Internet Explorer includes some methods that Web sites can use to
open dialog windows. Once a dialog window is open, the Web site can
pass objects between its page and the dialog window. To make this
feature more secure, IE performs a validation and only allows Web
sites to interact with dialog windows that are in the same domain
and using the same port or protocol as the original page. If a Web
site opens a dialog window to a third party site, IE should prevent
any interaction between the two.
However, in his advisory <http://jscript.dk/adv/TL002/>, Thor
Larholm explains that "unfortunately, the validation code only
checks the original URL instead of the final URL." Bear in mind that
a dialog box is simply more HTML code, so from IE's viewpoint it is
another Web page. To execute the attack, a hacker would craft
malicious HTML code (which could be on a Web site, or sent as an
HTML e-mail to the victim). When clicked on, the HTML would open a
specially-crafted dialog box in the proper domain to pass IE's URL
validation check. But further code in the dialog box could then
redirect the victim from the originating site to the desired dialog
page, fooling IE's dialog security measure. With this security
measure out of the way, the hacker is free to pass information back
and forth between any site in the dialog box, and his own site.
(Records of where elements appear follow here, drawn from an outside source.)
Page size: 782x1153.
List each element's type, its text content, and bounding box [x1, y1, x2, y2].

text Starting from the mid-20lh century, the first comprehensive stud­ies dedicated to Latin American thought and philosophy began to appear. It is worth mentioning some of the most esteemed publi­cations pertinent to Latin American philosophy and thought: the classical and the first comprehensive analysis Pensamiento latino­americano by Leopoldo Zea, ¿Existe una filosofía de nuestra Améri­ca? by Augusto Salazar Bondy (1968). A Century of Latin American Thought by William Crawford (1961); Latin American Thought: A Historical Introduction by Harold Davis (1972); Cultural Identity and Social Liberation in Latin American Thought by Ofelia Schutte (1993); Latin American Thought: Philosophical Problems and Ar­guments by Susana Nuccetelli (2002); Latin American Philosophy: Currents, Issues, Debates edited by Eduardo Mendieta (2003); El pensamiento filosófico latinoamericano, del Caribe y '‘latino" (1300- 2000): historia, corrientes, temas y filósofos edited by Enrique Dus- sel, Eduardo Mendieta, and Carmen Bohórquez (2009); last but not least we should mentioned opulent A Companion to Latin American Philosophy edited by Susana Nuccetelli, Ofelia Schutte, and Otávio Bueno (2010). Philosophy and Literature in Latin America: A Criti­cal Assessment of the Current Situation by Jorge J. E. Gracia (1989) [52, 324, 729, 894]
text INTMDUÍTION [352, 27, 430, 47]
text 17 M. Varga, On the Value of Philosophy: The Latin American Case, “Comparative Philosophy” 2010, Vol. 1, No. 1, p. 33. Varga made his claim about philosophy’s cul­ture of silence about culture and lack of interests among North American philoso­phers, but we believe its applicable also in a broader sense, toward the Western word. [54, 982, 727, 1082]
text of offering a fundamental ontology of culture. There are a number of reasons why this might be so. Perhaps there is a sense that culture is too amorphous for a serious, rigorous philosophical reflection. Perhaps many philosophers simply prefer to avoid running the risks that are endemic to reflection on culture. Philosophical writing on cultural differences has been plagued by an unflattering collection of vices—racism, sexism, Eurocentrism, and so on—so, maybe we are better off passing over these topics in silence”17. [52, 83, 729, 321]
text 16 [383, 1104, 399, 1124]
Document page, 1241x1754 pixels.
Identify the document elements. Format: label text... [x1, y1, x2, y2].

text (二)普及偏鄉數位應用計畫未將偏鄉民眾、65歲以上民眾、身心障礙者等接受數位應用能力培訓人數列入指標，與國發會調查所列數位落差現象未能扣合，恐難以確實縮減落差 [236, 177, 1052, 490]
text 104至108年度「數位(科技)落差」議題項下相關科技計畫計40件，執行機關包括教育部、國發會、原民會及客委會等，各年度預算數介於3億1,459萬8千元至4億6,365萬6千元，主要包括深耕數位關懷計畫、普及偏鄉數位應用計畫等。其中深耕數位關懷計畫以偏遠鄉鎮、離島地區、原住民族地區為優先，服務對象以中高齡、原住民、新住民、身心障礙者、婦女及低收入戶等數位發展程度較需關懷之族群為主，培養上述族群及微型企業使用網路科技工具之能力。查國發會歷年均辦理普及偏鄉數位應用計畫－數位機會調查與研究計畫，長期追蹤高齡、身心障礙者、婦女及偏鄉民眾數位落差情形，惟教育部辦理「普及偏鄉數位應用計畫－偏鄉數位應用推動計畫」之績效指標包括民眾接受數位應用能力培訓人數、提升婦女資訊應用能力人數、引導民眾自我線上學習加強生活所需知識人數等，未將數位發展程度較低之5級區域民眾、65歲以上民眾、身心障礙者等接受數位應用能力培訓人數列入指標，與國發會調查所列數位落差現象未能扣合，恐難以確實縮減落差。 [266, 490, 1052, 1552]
This would be bad enough on its own (for example, using this
technique an attacker could redirect you to an e-trading site and
see what you do). But Larholm also discovered that some of the
default error pages that ship with IE 6 are susceptible to this
vulnerability. By applying this Cross-Site Scripting attack
to these default error pages, a hacker could run scripts in IE's My
Computer zone (less restricted), hijack your MSN Messenger client,
or run any program on your machine.
In Larholm's original advisory, IE6 was the only version of IE
susceptible to this Cross-Site Scripting attack. However, GreyMagic
quickly followed with an advisory <http://sec.greymagic.com/adv/gm001-ax/>
confirming Larholm's findings and describing a component that ships
with IE5 and 5.5 which is also vulnerable to this Cross-Site
Scripting attack. In short, IE 5, 5.5 and 6 are all susceptible.
Microsoft has not released a patch yet. However, according to
Larholm, IE users can prevent this attack by disabling scripting in
IE. To do this, click on Tools => Internet Options => Security tab
in IE. Highlight the Internet zone and click the Custom Level
button. Scroll down till you find "Active Scripting" and check
Disable. Finally, click on OK twice. Keep in mind, many Web sites
and HTML based applications might require Active Scripting for
normal usage. Disabling Active Scripting could prevent safe sites
from working properly.
I used to be With IT. But then they changed what IT was. Now what I'm with isn't IT, and what's IT seems scary and weird." - Abe Simpson
April 17th, 2002, 10:49 PM
Thanks Zigar, I happen to be working in a business where the system admins are idiots at best when it comes to security. I'll bring this up at the next meeting.
If you don\'t tell me what I want to know, in 5 minutes I\'ll be the only person left standing at this table...5 minutes after that, I\'ll be the only person left standing in this room.